The wealth is being redistributed from the rich to the poor. But, I regret to tell you it's not in the form that you wanted. You're going to have to get by with less and less as the rest of the world boosts their living standard.

An increasingly debached currency is going to cause us to lose our privaledge of buying up the world's resources with paper money that has value because our military says it does---This will put an end to the rest of the world subsidizing American consumption.

But fair is fair, right? You should have to give back to the world that has given you so much? We would have never gotten to this point without the sweat from the brow of all the little people. Right???

Be careful what you wish for, because you just might get it, and it might not be at all what you expect. (redistribution of wealth from rich to poor).

I'm sure that you'll all disagree with that as well, but that doesn't make it any less true. Enjoy the ride.
Today's snowdrift will become tomorrow's avalanche. The masses of snow are already **** at breathtaking speed. The avalanche could happen tomorrow, in a few months or years from now. Much of what people today think is immortal will be buried by the global currency crisis -- perhaps even the leadership role of the United States.

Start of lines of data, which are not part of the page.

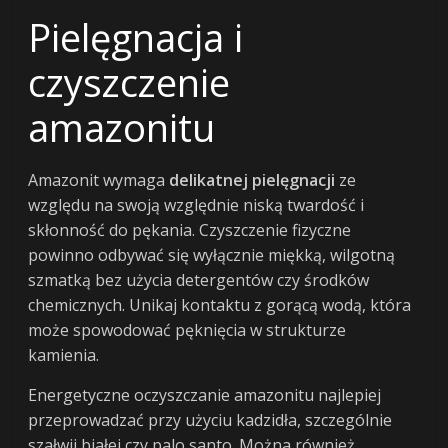
Pielęgnacja i
czyszczenie
amazonitu
Amazonit wymaga
delikatnej pielęgnacji
ze
względu na swoją względnie niską twardość i
skłonność do pękania. Czyszczenie fizyczne
powinno odbywać się wyłącznie miękką, wilgotną
szmatką bez użycia detergentów czy środków
chemicznych. Unikaj kontaktu z gorącą wodą, która
może spowodować pęknięcia w strukturze
kamienia.
Energetyczne oczyszczanie amazonitu najlepiej
przeprowadzać przy użyciu kadzidła, szczególnie
szałwii białej czy palo santo. Można również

Call me when you rejoin reality.
Ring Ring.

Re: Occupy Wall Street

Posted: Sun Dec 18, 2011 4:21 pm
by rehpyc
man, and here I thought GotFrag was the end of dealing with THRASHER and ThatsRight

Re: Occupy Wall Street

Posted: Sun Dec 18, 2011 7:05 pm
by dane
rehpyc wrote:man, and here I thought GotFrag was the end of dealing with THRASHER and ThatsRight

Re: Occupy Wall Street

Posted: Sun Dec 18, 2011 7:11 pm
by unpro
it would be bad, if he wasnt on a thread with the debate going, and he wasnt behaving himself.

hes also made many fair counterpoints to what is being said, and isnt being a dick about it. however some of you guys are being a dick to him for him disagreeing with you and presenting reasons as to why he disagrees. calling someone an idiot because they hold a different viewpoint than you is dumb as shit, stop.

hes also capable of articulating the exact argument i was making earlier much better than me. kudos to him for taking the time.

ps: i linked that vid like 8 pages ago bitches.

Re: Occupy Wall Street

Posted: Mon Dec 19, 2011 3:33 pm
by BrentMusburger
unpro wrote:it would be bad, if he wasnt on a thread with the debate going, and he wasnt behaving himself.

hes also made many fair counterpoints to what is being said, and isnt being a dick about it. however some of you guys are being a dick to him for him disagreeing with you and presenting reasons as to why he disagrees. calling someone an idiot because they hold a different viewpoint than you is dumb as shit, stop.

hes also capable of articulating the exact argument i was making earlier much better than me. kudos to him for taking the time.

ps: i linked that vid like 8 pages ago bitches.
First world problems, man. First world problems.